I cloni sono quegli scrittori di viaggio che continuano a domandarsi "Che ci faccio qui?", che si mettono al centro della scena, raccontano il "loro" viaggio, in un'equivoca imitazione di Chatwin. Dal canto suo Chatwin ha sempre rifiutato la definizione di travel writer e in una lettera lamenta "la sempre più numerosa orda degli scrittori di viaggio". Ancor più ha preso le distanze dal protagonista-viaggiatore. Lui si teneva al di fuori della scena: per studiarla e dirigerla. Lo dimostra la sua ossessione per "il" libro mai finito né abbandonato, "The Nomadic Alternative", saggio sul nomadismo come stato naturale dell'uomo. In una delle lettere ne fa una sinossi. Sono nove capitoli di estrema complessità, forse troppa. E' per questo che il libro, come ammette, divenne una giustificazione alla fuga. Quella complessità spiega anche perché Chatwin, quando viaggiava davvero, quando si calava nella parte del nomade, viaggiava da solo. "Era un lonely traveller, un viaggiatore solitario, ma odiava stare da solo" scrive la moglie Elizabeth. Se avesse diviso il cammino con altri, non avrebbe potuto seguire le mille tracce in cui lo conduceva la sua curiosità di collezionista culturale. Né avrebbe potuto mascherarle o trasformarle.
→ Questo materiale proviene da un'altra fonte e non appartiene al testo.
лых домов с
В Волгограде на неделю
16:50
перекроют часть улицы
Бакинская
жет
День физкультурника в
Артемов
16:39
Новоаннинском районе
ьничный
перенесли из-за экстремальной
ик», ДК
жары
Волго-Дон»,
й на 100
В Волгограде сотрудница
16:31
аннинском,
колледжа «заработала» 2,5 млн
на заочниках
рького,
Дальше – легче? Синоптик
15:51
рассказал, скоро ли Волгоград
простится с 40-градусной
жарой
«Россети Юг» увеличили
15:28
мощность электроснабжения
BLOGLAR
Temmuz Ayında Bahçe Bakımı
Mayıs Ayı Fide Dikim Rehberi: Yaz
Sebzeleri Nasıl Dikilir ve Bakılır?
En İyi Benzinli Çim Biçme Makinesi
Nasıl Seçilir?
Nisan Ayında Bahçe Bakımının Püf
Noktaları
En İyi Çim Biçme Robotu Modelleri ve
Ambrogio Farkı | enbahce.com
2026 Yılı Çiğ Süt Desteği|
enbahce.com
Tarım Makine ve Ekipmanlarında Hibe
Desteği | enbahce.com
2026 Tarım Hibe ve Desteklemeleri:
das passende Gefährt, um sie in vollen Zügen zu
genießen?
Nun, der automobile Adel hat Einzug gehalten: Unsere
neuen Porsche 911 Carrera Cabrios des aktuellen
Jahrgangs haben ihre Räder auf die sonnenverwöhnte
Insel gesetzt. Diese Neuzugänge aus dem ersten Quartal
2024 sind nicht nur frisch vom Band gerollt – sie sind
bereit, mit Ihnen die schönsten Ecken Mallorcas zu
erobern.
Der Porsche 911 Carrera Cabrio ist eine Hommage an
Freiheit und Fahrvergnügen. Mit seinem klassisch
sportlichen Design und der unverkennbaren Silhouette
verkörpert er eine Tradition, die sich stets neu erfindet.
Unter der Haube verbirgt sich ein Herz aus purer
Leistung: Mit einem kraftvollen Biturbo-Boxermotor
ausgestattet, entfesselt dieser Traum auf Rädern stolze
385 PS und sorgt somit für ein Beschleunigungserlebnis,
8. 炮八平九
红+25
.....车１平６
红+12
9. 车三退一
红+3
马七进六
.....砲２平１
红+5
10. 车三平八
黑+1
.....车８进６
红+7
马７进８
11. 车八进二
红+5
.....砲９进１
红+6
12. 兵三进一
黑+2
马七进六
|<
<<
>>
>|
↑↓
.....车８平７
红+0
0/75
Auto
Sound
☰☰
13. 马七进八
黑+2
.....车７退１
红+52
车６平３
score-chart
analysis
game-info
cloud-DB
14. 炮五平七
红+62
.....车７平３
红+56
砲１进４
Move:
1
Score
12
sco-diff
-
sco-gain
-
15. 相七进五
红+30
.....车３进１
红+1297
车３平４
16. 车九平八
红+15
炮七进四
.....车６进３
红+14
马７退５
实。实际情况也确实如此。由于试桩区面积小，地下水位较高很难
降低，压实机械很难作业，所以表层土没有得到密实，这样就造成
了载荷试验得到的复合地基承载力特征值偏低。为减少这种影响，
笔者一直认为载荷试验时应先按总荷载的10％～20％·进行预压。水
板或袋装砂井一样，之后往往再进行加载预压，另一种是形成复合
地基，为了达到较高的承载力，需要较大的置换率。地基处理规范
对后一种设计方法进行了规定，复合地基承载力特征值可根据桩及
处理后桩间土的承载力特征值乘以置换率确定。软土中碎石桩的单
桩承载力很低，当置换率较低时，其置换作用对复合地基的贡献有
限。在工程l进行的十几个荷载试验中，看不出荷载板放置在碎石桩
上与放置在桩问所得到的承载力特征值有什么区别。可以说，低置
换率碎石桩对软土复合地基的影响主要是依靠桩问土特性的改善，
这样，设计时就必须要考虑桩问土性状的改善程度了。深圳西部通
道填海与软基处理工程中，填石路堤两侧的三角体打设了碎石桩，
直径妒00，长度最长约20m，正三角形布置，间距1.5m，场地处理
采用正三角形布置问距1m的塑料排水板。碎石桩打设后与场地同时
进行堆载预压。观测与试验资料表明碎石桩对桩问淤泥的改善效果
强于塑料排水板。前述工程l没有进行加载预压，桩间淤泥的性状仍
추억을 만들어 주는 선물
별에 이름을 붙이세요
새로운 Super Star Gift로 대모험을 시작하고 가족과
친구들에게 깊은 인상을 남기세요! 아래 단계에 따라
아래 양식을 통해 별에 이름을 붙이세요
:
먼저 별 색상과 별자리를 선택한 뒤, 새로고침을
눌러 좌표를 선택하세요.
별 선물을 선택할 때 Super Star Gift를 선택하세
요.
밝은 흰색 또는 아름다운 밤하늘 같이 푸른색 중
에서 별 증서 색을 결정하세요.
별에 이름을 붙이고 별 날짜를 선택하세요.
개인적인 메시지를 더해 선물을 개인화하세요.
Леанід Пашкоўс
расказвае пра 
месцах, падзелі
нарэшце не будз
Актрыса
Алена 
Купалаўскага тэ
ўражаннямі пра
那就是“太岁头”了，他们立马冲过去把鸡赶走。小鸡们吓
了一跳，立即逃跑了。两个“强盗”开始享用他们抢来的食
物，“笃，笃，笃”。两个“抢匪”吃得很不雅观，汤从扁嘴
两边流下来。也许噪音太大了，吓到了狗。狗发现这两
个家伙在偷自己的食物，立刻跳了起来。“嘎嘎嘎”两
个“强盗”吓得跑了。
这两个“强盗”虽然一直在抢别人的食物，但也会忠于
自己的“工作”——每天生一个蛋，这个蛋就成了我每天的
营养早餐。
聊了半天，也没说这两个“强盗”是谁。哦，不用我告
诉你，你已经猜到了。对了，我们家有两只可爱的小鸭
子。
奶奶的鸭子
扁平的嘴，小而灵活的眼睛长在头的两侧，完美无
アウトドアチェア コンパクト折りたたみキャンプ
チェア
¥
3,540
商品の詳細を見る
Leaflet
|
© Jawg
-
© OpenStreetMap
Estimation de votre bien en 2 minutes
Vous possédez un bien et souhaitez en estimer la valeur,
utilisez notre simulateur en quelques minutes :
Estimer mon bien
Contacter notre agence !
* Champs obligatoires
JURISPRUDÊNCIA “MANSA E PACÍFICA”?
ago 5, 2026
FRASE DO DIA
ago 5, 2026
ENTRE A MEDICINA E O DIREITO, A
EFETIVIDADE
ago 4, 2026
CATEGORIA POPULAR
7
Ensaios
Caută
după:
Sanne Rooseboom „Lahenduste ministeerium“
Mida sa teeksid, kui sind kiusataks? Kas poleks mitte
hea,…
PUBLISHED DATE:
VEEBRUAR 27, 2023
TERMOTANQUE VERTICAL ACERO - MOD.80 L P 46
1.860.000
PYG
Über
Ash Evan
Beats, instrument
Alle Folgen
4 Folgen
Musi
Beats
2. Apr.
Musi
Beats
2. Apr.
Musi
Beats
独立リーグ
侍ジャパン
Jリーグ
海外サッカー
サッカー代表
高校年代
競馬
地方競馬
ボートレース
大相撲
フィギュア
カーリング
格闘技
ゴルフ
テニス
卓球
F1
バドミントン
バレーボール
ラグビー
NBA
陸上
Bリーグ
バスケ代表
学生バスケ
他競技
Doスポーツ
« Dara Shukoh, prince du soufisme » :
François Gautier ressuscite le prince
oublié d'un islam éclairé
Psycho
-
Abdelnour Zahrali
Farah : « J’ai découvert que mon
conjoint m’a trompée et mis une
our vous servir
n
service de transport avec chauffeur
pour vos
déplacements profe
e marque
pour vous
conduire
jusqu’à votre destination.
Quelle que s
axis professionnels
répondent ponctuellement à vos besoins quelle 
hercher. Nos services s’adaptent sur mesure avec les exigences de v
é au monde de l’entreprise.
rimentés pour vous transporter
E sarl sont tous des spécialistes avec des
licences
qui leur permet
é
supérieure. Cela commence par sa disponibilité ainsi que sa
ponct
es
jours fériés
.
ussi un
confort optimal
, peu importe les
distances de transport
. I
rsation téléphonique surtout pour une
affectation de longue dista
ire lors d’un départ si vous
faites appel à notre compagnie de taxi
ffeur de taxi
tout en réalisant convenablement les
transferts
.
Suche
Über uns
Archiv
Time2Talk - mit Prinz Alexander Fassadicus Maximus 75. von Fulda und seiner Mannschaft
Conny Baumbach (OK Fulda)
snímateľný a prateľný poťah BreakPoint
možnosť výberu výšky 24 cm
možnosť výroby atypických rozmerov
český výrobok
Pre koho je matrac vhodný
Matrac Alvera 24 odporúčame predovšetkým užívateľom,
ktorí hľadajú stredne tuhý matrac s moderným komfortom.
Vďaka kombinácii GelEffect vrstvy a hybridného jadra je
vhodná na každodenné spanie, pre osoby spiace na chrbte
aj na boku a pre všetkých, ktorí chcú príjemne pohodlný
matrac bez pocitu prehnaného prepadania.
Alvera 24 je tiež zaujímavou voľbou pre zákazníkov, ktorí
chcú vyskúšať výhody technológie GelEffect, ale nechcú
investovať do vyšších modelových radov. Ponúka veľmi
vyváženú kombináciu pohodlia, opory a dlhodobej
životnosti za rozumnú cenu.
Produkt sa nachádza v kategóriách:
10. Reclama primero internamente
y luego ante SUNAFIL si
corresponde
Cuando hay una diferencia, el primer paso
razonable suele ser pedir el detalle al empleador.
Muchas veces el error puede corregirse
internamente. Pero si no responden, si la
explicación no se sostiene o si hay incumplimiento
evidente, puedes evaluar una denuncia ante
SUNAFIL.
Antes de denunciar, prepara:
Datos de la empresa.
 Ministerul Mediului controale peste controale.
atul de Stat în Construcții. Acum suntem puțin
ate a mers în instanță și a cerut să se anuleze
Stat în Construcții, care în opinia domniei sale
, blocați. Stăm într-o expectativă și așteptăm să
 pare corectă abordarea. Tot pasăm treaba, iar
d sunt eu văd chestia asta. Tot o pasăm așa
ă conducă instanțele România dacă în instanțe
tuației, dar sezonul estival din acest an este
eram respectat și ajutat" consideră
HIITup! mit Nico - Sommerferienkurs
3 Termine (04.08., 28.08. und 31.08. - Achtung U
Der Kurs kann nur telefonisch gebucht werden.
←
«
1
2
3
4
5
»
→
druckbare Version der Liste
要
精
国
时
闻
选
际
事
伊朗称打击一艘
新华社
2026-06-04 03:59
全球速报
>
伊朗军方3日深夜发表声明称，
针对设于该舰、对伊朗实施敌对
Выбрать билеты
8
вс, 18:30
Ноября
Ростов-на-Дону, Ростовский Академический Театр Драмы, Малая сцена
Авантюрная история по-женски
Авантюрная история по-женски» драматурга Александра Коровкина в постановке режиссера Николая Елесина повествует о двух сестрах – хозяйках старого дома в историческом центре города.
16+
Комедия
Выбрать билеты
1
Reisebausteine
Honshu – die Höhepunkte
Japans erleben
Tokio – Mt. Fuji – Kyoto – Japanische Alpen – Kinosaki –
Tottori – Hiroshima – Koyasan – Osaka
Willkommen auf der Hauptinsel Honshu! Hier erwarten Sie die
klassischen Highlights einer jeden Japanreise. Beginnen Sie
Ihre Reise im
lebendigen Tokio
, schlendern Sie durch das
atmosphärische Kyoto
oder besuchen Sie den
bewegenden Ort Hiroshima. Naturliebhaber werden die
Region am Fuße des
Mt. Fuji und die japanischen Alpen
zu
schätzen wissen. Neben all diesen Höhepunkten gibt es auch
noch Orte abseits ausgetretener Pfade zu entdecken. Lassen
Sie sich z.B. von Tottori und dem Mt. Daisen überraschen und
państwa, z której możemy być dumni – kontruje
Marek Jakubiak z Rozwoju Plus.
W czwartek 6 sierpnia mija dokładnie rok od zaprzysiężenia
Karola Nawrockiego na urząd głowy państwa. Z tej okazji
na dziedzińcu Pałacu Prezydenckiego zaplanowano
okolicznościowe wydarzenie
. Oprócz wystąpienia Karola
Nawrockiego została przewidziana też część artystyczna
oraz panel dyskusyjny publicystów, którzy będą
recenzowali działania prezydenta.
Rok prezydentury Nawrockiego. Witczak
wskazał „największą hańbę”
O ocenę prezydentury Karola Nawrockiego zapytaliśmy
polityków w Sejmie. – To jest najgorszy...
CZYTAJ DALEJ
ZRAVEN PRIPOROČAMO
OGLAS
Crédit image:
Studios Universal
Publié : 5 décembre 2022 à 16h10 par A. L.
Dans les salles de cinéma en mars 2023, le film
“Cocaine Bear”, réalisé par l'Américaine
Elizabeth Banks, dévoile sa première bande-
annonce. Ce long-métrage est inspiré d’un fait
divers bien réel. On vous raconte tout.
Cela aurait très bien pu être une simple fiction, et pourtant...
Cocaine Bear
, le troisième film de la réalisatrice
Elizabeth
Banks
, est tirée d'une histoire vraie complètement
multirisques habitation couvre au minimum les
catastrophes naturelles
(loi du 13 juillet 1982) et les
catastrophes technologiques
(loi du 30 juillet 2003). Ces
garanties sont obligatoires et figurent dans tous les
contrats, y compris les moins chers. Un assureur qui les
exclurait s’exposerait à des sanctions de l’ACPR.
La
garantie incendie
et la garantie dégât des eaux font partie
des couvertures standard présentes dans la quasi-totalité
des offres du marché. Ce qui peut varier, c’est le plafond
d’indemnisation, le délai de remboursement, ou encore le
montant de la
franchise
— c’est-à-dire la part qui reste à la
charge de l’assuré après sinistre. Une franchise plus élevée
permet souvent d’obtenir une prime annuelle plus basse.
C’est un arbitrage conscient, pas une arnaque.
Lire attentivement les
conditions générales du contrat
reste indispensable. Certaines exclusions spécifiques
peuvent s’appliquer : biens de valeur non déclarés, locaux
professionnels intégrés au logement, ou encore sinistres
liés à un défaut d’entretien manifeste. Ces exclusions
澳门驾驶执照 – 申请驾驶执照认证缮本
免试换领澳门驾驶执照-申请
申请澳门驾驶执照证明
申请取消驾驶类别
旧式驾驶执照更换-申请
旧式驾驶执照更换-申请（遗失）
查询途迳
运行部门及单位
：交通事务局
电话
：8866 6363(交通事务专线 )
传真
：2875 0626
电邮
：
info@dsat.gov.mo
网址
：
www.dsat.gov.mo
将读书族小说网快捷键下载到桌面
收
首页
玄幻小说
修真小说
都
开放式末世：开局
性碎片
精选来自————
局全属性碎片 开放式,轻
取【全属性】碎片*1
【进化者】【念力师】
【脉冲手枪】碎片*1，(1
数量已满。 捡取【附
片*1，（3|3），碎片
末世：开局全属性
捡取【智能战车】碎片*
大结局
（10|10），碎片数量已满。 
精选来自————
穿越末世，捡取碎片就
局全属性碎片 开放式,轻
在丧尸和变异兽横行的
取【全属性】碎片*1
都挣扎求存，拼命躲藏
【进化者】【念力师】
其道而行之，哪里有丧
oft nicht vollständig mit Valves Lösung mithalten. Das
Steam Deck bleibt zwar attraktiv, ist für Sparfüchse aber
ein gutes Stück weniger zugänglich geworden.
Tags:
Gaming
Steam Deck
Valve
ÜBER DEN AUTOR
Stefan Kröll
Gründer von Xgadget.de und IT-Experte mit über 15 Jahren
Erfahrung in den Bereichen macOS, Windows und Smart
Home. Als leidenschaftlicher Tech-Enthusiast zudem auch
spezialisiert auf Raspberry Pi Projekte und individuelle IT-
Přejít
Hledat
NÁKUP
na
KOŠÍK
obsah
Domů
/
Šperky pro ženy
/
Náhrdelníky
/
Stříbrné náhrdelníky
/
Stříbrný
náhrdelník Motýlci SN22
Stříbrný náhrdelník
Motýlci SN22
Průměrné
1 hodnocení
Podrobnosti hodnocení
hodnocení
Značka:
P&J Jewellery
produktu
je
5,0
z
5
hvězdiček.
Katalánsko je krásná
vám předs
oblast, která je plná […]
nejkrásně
Nell'introduzione a "Under the Sun", Shakespeare descrive Chatwin come "un precursore di Internet: una superautostrada di connessione senza confini con accesso immediato a differenti culture". Irrilevante chiedersi se e come Chatwin si sarebbe adattato ai nuovi strumenti, se avrebbe sostituito la Moleskine con un laptop. Del resto "Under The Sun" è oggi reperibile ovunque e subito come e-book. Internet, probabilmente, sarebbe stato lo strumento ideale per uno come Chatwin. Non per mettere online le sue storie, secondo un uso che ha trasformato la rete nella versione planetaria delle proiezioni di diapositive. Ma per avere a disposizione un'immensa, labirintica biblioteca di Babele. La rinascita del racconto di viaggio potrebbe accadere così: riprendendo e amplificando il suo "caotico" stile. E' il messaggio che conta.
Che ci faccio qui? Alla fine, in tutti gli altrove che non fossero un ospedale, Chatwin lo sapeva benissimo quel che ci stava facendo.